VoltDB was founded in the first decade of this century by Michael Stonebraker and others. The eponymous database the company offers was based originally on H-Store, a research project that emerged in 2007 and which was available as an open source project. By 2012 VoltDB had come to market with a commercial version of the product and the H-Store closed down in 2016.
VoltDB has its headquarters in Bedford, Massachusetts and also has offices in the UK and China. It has a direct sales force but also leverages partners that OEM its technology. While the product is suitable for a wide range of use cases, roughly three quarters of the company’s customers are within the telecommunications sector (Nokia, Vodaphone and Deutsche Telecom are examples), with financial services (Barclays) its second largest user base. There is a Community Edition of the product, which is free to download, as well as an Enterprise Edition. The product is also available via AWS.
Company Info
Headquarters: 209 Burlington Rd #203, Bedford, MA 01730, USA Telephone: (978) 528 4660
VoltDB is a NewSQL database. That is to say, it looks and feels like a relational database, and it provides the ACID compliance and immediate consistency that you would expect from a relational database, but it has a different underlying architecture compared to a traditional relational product, which enables horizontal scalability, high availability and extreme performance.

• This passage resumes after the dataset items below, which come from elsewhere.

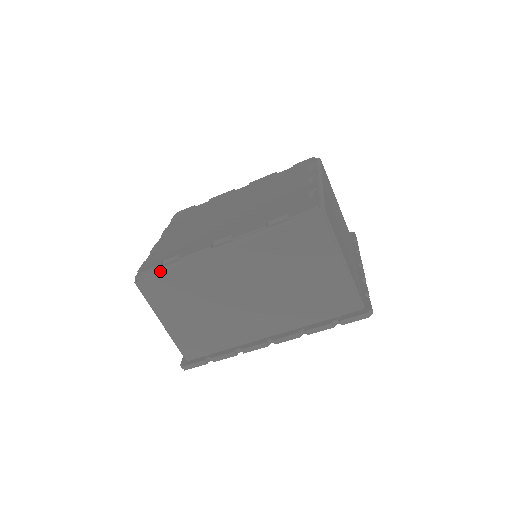
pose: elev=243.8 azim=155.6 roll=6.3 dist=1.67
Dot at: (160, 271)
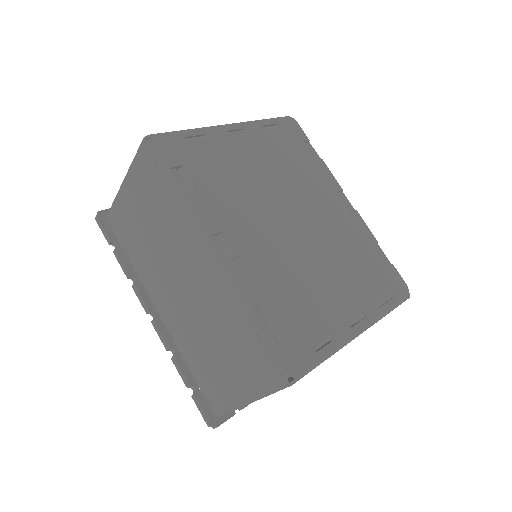
Dot at: (165, 171)
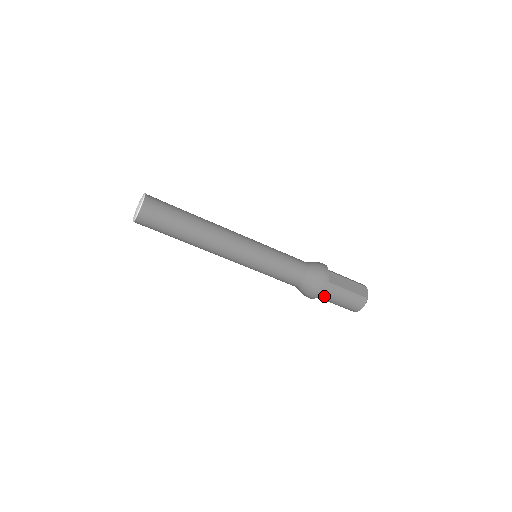
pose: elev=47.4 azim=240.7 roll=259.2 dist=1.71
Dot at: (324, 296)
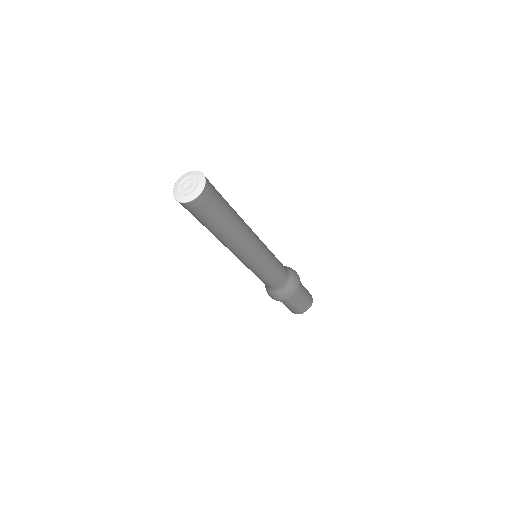
Dot at: occluded
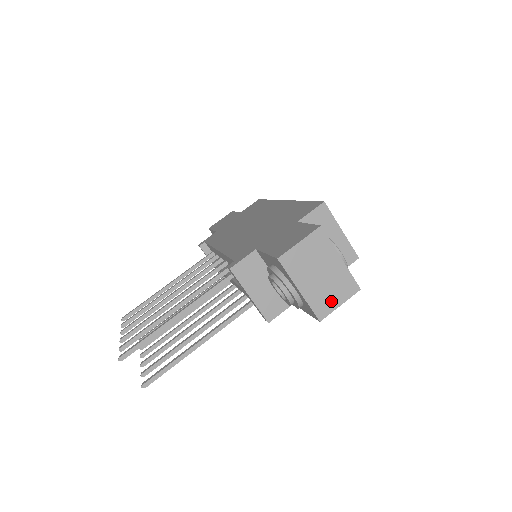
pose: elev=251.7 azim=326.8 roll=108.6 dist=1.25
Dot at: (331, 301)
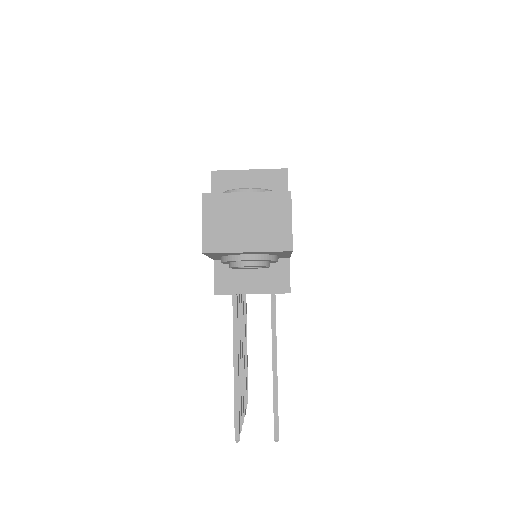
Dot at: (280, 228)
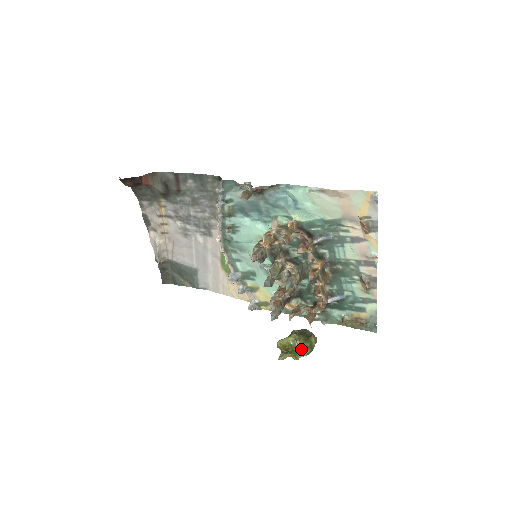
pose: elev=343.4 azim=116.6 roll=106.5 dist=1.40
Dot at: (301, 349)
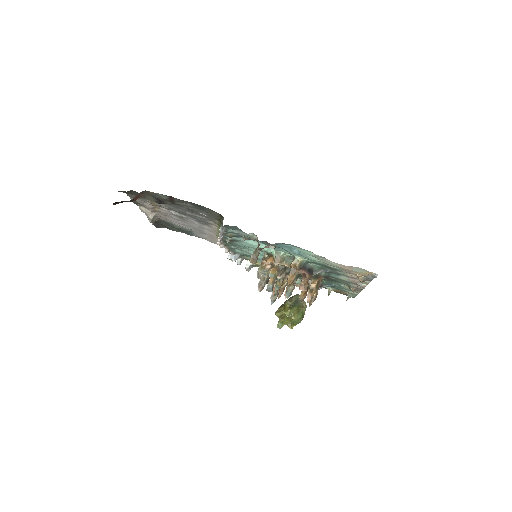
Dot at: (295, 321)
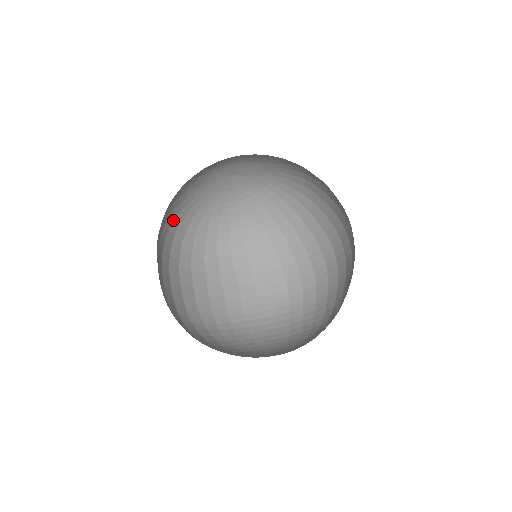
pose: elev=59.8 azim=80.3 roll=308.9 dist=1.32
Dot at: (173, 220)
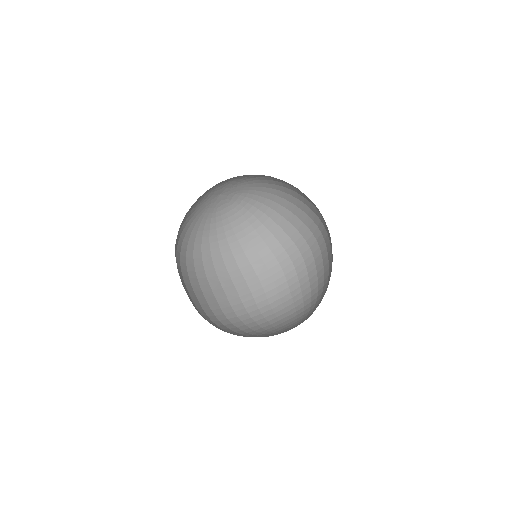
Dot at: occluded
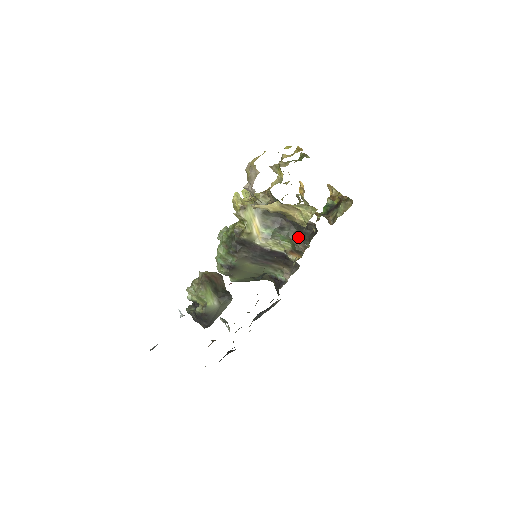
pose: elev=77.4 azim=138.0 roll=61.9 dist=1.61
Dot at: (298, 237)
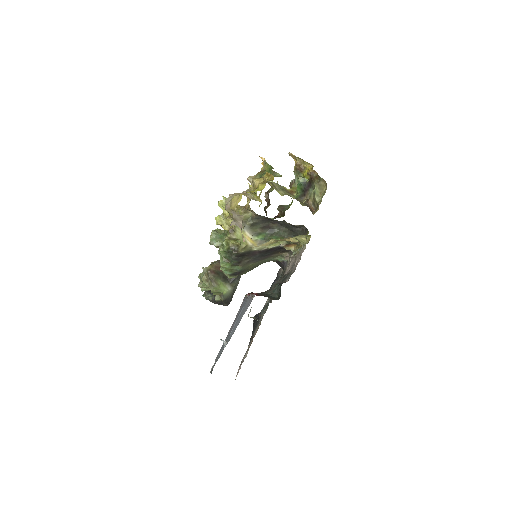
Dot at: (289, 234)
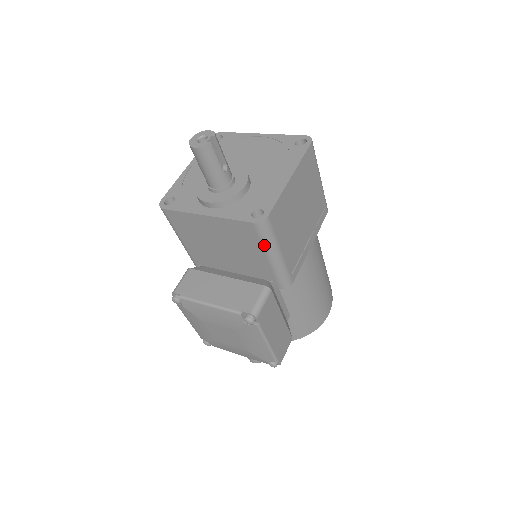
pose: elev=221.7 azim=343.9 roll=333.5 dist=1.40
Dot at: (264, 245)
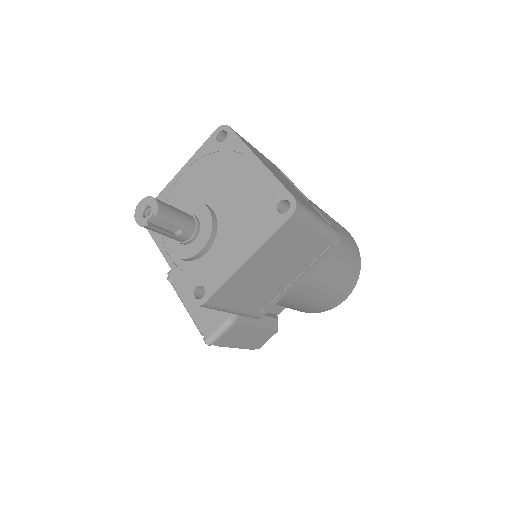
Dot at: occluded
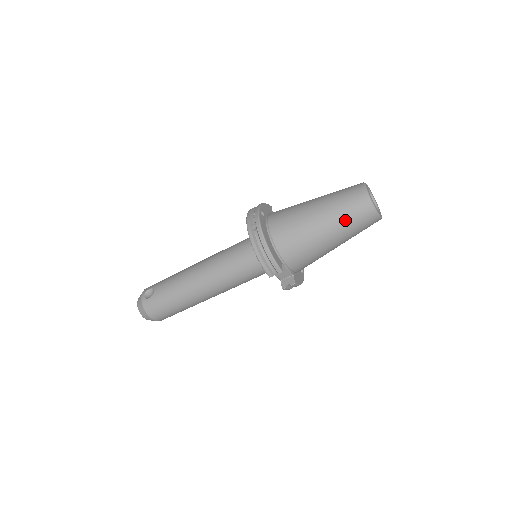
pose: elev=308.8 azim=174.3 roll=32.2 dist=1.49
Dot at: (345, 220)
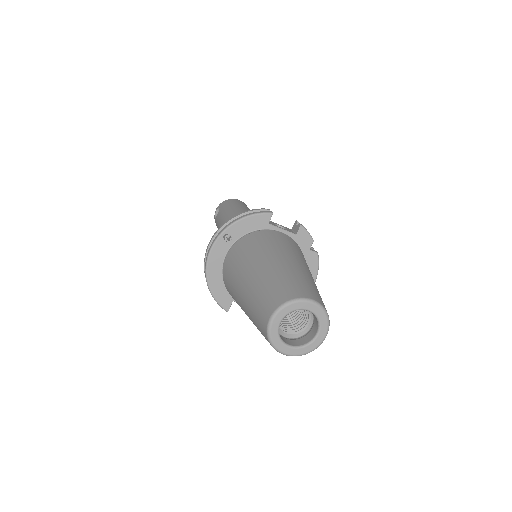
Dot at: occluded
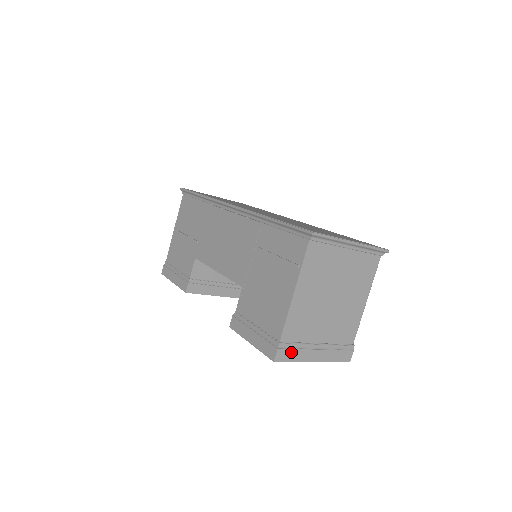
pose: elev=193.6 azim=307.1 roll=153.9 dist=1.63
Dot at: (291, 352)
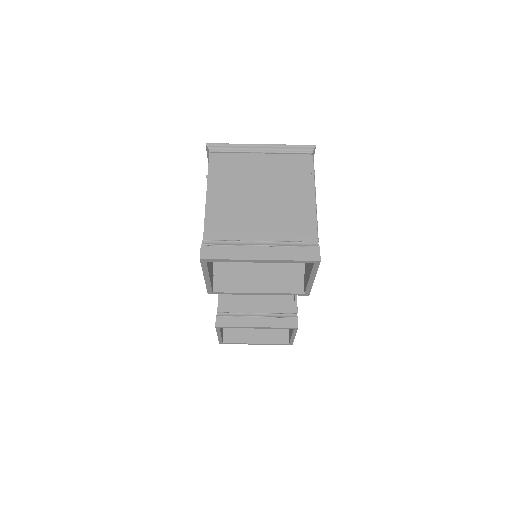
Dot at: (221, 249)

On a very simplistic level, VoltDB removes all of the baggage that has accreted in relational database systems over the last forty years. In particular, it does not have latching or locking, and it doesn’t need buffer management because it uses modern in-memory processing techniques. These processes alone take up significant amounts (we have heard estimates of over 90%) of processing time in traditional OLTP databases before you even start to do anything else.
Customer Quotes
“VoltDB is the logical choice for a cloud-deployable, transactional database that can flexibly handle high-volume data streams for service providers to monitor and leverage in real time.” Openet
“We conducted a global search and selected VoltDB because we believe it’s the world’s fastest and smartest in-memory database.” Mahindra Comviva
VoltDB uses a shared-nothing architecture to achieve database parallelism, with both data and processing distributed across all the CPU cores within the servers composing a VoltDB cluster. In other words, the product should scale as the number of cores increases, not just by the number of servers. Horizontal partitioning also enables scalability. SQL access is supported via pre-compiled Java stored procedures. The unit of transaction is the stored procedure, which is Java interspersed with SQL. Further, stored procedures are executed in the partition containing the relevant data, which means that it is possible to eliminate round trip messaging between SQL statements, which is another reason for the performance of VoltDB.
Fig 01 VoltDB exporters
More generally, VoltDB leverages in-memory techniques to improve performance, but also supports spill-to-disk capabilities where memory capacity is insufficient. For data that is merely warm or cold, as opposed to hot, VoltDB provides exporters, as can be seen in Figure 1. As can be seen in this diagram, VoltDB supports ingestion from streaming sources (Apache Kafka, Amazon Kinesis plus various message buses) and export to data lakes and other dedicated analytic environments. From the latter, machine learning models may be imported into VoltDB using PMML (predictive modelling mark-up language), where they are treated as stored procedures. While we applaud the support for PMML as an interoperable standard, it is unfortunately true that many machine learning and AI models are not PMML compatible, so we would like to see VoltDB supporting models built by language (R, Python, Scala and so forth).
While on the subject of machine learning and stored procedures, it is also worth noting that some types of analytics have fairly static requirements compared to machine learning, which is typically dynamic. An example, would be compliance with MiFID II. We comment upon this because one of VoltDB’s customers has embedded the Drools rules engine into VoltDB as a stored procedure precisely as a mechanism to enforce compliance with MiFID II.
Finally, VoltDB supports containers and Kubernetes is used for orchestration. Multi-site active/active deployments are available.
There are multiple ways to support hybrid environments that support both transaction processing and analytics with low latency in both cases. Some of these approaches will be more familiar than others and we would argue that familiarity and the ability to use SQL are major benefits. Conversely, you need a distributed architecture to support environments such as the Internet of Things, where a substantial amount of processing is needed at the edge. VoltDB has the advantage of meeting both of these requirements, with ACID compliance, low latency and – likely – lower cost of ownership.
The Bottom Line
For all intents and purposes VoltDB should be thought of as a (distributed) relational database. Making the move to VoltDB, whether as a replacement for an existing system, or for deployment within a greenfield environment, will be a non-disruptive choice that is worth serious consideration.